§ **EXERCISE DESCRIPTION**: In the listing below, find each line with the string "herramientas" and return it.

§ **INFORMATION GIVEN**:

== Segment start ==

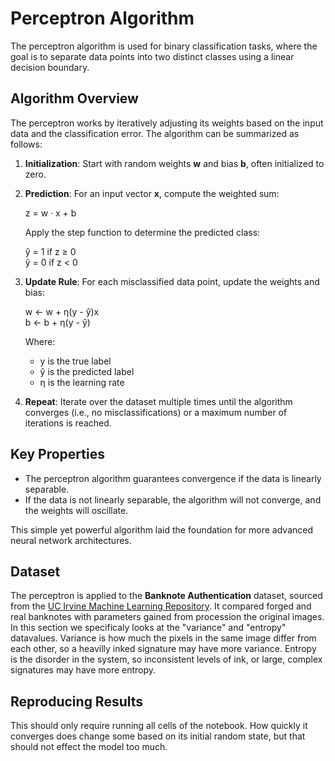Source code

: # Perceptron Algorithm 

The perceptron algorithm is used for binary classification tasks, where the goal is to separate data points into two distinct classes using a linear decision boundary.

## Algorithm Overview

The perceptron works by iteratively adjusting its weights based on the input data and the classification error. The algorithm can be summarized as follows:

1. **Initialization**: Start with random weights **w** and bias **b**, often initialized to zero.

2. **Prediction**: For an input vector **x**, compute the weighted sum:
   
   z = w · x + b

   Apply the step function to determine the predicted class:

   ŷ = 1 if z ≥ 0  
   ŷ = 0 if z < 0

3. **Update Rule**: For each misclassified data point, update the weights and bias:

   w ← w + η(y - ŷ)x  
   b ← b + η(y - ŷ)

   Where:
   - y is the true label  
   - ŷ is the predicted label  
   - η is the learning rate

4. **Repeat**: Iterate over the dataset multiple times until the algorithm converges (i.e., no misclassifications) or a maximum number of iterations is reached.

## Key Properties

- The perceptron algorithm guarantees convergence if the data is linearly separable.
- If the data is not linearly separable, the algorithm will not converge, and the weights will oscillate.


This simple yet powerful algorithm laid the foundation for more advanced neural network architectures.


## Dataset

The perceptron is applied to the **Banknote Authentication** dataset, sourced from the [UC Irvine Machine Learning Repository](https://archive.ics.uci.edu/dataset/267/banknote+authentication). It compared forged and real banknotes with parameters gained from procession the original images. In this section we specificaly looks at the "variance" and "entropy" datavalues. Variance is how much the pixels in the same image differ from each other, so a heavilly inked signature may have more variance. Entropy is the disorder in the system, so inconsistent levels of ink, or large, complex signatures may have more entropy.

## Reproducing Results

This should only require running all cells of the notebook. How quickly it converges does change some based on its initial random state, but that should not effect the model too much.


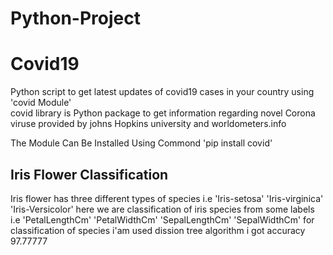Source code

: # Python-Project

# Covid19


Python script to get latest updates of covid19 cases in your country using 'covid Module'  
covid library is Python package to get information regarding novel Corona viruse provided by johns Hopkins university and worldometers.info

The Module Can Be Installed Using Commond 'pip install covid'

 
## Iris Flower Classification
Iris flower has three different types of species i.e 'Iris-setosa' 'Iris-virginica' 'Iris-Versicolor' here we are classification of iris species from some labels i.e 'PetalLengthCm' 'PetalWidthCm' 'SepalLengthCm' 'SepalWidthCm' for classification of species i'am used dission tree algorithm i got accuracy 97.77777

== Segment end ==
== Segment start ==

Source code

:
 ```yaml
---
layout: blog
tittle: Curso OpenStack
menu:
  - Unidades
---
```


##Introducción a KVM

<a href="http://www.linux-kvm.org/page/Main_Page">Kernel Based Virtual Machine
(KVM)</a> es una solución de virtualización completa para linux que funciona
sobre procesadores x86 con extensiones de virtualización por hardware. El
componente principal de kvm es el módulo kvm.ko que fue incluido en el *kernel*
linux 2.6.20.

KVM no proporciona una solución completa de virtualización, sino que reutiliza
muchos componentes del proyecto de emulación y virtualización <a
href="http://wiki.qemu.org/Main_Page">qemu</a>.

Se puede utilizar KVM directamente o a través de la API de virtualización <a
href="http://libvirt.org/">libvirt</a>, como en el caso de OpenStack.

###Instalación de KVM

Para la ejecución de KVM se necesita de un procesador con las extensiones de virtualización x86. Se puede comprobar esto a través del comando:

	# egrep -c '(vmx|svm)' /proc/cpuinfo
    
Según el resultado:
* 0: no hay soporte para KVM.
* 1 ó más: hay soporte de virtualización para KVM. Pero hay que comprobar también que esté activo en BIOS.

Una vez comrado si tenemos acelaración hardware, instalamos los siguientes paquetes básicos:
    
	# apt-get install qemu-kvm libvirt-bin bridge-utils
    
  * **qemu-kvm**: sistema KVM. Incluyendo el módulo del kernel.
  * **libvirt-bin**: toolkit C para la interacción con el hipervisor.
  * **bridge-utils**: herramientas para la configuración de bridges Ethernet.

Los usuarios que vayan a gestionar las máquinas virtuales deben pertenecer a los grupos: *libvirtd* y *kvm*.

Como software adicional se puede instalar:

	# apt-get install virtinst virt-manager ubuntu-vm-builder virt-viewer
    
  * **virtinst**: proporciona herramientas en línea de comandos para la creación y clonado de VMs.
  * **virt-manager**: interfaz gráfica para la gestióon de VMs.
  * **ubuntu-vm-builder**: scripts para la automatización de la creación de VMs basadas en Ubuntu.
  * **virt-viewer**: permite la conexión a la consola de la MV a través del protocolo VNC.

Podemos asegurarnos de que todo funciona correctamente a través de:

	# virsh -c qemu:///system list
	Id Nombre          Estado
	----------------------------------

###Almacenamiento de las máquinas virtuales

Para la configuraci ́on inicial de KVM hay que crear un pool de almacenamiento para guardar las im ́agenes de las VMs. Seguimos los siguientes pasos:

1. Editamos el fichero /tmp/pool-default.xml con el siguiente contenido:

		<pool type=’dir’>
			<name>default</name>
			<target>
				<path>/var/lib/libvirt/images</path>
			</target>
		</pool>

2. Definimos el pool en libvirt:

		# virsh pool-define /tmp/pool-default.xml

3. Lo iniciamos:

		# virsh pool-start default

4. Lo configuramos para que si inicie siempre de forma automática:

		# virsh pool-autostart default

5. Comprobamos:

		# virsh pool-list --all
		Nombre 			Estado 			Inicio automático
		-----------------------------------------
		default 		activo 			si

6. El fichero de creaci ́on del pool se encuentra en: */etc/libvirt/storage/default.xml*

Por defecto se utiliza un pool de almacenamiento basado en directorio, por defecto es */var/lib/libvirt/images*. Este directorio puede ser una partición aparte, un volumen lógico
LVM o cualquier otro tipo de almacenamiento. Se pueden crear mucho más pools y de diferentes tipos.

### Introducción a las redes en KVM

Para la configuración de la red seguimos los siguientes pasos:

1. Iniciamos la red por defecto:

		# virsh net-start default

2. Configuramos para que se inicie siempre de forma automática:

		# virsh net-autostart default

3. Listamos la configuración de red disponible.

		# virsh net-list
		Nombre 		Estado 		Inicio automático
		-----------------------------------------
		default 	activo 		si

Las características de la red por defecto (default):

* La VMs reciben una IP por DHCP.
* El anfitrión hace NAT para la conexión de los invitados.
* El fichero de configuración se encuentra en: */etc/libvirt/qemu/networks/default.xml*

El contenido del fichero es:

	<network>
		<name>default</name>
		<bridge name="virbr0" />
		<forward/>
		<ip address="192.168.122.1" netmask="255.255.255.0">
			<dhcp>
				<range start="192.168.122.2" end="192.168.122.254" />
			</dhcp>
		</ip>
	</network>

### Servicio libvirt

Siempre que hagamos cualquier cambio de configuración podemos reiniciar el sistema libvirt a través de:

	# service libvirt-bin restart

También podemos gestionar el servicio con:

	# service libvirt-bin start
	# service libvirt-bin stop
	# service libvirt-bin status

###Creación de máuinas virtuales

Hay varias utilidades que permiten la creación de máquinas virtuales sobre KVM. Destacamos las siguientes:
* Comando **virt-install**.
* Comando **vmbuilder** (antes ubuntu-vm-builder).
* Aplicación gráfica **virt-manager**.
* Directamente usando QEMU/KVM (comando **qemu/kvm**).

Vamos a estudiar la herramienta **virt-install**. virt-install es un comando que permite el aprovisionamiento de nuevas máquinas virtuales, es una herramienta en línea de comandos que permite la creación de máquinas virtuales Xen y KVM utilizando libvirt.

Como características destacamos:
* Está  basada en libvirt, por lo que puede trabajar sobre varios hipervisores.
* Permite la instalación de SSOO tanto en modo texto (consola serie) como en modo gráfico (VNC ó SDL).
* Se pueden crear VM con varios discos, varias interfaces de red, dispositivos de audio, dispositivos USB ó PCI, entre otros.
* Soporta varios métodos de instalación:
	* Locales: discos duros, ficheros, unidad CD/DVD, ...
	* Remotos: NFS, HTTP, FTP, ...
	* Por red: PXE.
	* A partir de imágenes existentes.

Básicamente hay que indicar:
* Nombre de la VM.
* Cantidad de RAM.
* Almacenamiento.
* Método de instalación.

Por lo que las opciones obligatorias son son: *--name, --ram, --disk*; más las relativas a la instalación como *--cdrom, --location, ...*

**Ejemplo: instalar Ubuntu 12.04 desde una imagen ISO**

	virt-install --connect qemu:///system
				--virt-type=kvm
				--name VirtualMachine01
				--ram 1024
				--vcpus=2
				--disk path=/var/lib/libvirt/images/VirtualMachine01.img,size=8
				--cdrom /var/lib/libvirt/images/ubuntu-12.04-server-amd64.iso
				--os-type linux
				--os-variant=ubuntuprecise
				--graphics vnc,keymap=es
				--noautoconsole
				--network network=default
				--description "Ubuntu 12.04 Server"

== Segment end ==
== Segment start ==

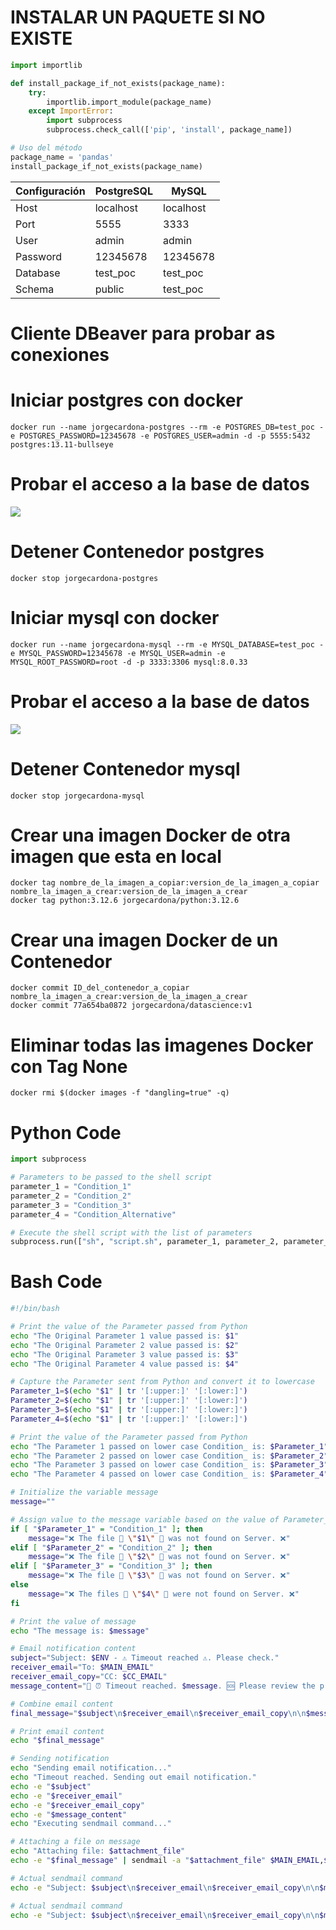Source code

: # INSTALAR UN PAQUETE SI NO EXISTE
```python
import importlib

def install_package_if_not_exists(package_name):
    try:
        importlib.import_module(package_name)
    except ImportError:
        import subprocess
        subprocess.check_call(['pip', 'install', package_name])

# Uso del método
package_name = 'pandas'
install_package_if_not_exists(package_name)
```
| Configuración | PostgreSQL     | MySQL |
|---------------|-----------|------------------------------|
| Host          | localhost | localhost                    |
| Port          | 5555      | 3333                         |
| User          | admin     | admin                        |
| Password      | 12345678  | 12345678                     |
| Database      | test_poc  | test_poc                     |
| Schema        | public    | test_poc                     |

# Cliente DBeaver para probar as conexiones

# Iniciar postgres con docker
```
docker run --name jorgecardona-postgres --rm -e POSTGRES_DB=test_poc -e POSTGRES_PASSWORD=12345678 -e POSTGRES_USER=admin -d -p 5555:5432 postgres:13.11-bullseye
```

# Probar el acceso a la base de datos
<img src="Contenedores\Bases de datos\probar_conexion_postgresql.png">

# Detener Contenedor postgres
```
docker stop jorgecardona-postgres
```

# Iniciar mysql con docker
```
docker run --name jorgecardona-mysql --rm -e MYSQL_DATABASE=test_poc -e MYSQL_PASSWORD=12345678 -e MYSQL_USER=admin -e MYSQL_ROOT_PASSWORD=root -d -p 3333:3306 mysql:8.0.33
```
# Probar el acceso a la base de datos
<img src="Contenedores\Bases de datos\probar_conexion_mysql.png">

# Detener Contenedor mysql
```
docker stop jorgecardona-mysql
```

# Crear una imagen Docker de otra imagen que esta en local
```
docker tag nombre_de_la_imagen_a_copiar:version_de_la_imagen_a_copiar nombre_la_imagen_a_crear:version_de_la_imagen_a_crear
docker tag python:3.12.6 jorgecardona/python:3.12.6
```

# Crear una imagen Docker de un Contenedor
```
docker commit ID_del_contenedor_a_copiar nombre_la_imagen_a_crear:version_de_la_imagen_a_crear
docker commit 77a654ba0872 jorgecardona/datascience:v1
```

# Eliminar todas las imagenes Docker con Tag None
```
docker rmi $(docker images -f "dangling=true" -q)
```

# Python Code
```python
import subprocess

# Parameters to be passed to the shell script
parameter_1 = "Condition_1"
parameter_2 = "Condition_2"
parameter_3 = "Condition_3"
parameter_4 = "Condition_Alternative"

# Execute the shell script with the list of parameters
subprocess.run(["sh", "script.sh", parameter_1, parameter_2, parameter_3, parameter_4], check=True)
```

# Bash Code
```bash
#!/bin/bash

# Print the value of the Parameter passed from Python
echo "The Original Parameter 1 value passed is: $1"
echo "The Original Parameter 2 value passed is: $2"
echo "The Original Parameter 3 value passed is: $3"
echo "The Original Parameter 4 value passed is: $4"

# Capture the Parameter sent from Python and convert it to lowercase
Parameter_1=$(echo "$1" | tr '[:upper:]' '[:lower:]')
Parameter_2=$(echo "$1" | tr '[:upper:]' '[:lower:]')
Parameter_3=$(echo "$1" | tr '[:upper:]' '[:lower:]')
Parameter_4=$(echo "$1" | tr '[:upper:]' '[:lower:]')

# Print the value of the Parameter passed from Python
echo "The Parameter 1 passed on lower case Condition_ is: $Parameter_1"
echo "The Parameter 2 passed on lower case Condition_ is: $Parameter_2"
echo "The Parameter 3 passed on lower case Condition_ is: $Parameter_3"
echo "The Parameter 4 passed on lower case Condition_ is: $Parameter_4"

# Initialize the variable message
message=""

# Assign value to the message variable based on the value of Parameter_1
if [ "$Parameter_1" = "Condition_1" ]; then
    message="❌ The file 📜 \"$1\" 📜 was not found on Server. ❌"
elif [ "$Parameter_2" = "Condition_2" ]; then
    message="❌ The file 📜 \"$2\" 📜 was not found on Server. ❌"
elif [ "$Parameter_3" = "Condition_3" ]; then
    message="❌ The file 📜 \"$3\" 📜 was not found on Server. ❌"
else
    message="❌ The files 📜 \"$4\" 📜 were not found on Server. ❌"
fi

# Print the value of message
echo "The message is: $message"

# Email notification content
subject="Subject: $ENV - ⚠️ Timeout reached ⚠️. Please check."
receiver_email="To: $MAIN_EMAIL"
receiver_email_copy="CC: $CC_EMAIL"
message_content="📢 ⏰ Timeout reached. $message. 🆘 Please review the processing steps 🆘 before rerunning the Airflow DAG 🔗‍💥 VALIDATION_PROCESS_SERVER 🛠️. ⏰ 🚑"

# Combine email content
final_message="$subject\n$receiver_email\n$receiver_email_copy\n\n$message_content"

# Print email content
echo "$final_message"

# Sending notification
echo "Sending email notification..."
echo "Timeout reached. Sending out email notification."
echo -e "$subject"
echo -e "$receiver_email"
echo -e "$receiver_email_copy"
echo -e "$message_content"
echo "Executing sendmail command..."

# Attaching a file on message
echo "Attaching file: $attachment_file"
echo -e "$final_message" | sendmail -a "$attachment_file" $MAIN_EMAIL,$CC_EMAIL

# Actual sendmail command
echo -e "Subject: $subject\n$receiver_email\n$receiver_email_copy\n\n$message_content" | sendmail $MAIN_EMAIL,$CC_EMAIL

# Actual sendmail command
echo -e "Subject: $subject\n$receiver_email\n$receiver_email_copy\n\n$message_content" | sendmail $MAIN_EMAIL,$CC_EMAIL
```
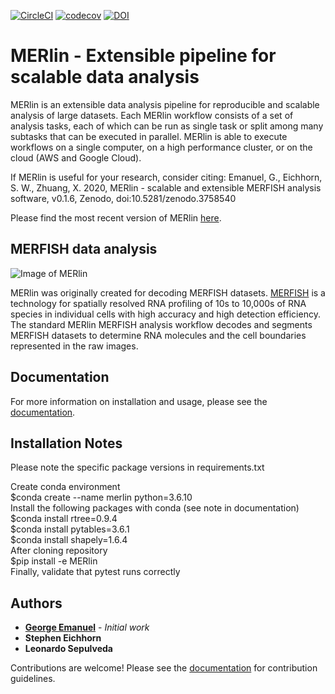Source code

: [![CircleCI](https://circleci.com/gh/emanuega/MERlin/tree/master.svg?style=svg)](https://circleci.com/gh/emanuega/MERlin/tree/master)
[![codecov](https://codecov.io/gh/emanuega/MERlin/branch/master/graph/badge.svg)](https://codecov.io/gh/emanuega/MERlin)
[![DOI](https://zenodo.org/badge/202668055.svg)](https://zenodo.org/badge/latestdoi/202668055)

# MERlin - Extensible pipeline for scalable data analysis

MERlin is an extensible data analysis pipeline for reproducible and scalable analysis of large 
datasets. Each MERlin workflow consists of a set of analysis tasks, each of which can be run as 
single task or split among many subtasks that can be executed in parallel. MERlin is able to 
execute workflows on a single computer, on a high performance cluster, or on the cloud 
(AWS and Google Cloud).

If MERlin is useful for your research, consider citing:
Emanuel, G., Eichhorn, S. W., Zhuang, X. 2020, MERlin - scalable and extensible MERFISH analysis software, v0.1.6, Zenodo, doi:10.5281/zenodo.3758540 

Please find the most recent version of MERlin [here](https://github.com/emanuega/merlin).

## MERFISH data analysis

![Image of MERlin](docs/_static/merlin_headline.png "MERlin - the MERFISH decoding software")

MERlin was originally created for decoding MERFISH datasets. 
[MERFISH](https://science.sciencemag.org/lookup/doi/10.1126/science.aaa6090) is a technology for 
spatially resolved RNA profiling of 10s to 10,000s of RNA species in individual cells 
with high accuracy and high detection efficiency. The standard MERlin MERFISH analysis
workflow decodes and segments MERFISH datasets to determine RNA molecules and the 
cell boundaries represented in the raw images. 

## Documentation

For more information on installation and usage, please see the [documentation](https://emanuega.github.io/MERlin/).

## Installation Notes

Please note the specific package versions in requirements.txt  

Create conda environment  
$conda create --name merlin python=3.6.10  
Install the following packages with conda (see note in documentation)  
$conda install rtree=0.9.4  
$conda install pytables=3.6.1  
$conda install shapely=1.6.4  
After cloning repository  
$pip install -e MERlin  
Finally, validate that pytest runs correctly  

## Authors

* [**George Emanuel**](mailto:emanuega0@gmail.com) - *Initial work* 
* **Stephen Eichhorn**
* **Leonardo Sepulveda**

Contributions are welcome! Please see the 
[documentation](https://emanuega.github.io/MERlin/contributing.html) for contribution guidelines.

== Segment end ==

§ **RESPONSE BOX**:
  * **bridge-utils**: herramientas para la configuración de bridges Ethernet.
  * **virtinst**: proporciona herramientas en línea de comandos para la creación y clonado de VMs.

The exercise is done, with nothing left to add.